● What is expected: Please restate verbatim the lines that open the listing below, ending with the line in which "left ankle: (325, 226)" occurs.

╭─ Records supplied

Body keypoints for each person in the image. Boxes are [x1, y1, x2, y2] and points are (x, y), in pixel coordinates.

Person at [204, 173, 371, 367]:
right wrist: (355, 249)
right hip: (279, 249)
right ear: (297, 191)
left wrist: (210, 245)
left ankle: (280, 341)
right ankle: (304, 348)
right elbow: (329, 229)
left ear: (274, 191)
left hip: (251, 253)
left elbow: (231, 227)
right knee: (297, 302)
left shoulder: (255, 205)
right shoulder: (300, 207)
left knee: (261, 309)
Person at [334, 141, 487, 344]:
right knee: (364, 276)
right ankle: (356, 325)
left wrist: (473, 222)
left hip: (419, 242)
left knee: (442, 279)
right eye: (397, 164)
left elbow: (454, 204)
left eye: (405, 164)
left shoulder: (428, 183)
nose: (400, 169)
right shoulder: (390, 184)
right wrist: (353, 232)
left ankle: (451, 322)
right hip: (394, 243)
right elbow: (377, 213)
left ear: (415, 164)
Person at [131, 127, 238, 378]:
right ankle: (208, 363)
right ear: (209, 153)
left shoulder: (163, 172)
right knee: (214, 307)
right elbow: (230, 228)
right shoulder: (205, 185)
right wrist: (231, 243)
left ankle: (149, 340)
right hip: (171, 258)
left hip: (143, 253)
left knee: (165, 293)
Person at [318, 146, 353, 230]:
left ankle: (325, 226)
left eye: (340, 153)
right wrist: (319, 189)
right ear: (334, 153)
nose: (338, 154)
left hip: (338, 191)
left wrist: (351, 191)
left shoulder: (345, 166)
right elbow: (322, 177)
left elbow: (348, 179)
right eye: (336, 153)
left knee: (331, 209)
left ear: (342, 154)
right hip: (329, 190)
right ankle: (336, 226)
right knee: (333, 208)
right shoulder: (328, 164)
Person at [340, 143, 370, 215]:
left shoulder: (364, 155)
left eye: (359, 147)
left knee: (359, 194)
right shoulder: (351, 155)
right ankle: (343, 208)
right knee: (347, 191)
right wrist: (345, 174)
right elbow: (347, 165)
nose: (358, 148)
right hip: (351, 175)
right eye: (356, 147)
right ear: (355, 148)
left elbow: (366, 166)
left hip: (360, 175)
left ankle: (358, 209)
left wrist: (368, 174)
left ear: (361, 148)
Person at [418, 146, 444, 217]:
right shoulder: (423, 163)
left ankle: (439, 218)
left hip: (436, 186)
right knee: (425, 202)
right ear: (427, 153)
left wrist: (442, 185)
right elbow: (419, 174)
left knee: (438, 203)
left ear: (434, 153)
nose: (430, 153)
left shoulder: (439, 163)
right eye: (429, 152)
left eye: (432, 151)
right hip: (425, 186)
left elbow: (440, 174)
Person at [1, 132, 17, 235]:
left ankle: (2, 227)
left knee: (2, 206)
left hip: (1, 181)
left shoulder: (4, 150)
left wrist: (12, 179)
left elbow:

╰─

● Written response:
Body keypoints for each person in the image. Boxes are [x1, y1, x2, y2] and points are (x, y), in pixel coordinates.

Person at [204, 173, 371, 367]:
right wrist: (355, 249)
right hip: (279, 249)
right ear: (297, 191)
left wrist: (210, 245)
left ankle: (280, 341)
right ankle: (304, 348)
right elbow: (329, 229)
left ear: (274, 191)
left hip: (251, 253)
left elbow: (231, 227)
right knee: (297, 302)
left shoulder: (255, 205)
right shoulder: (300, 207)
left knee: (261, 309)
Person at [334, 141, 487, 344]:
right knee: (364, 276)
right ankle: (356, 325)
left wrist: (473, 222)
left hip: (419, 242)
left knee: (442, 279)
right eye: (397, 164)
left elbow: (454, 204)
left eye: (405, 164)
left shoulder: (428, 183)
nose: (400, 169)
right shoulder: (390, 184)
right wrist: (353, 232)
left ankle: (451, 322)
right hip: (394, 243)
right elbow: (377, 213)
left ear: (415, 164)
Person at [131, 127, 238, 378]:
right ankle: (208, 363)
right ear: (209, 153)
left shoulder: (163, 172)
right knee: (214, 307)
right elbow: (230, 228)
right shoulder: (205, 185)
right wrist: (231, 243)
left ankle: (149, 340)
right hip: (171, 258)
left hip: (143, 253)
left knee: (165, 293)
Person at [318, 146, 353, 230]:
left ankle: (325, 226)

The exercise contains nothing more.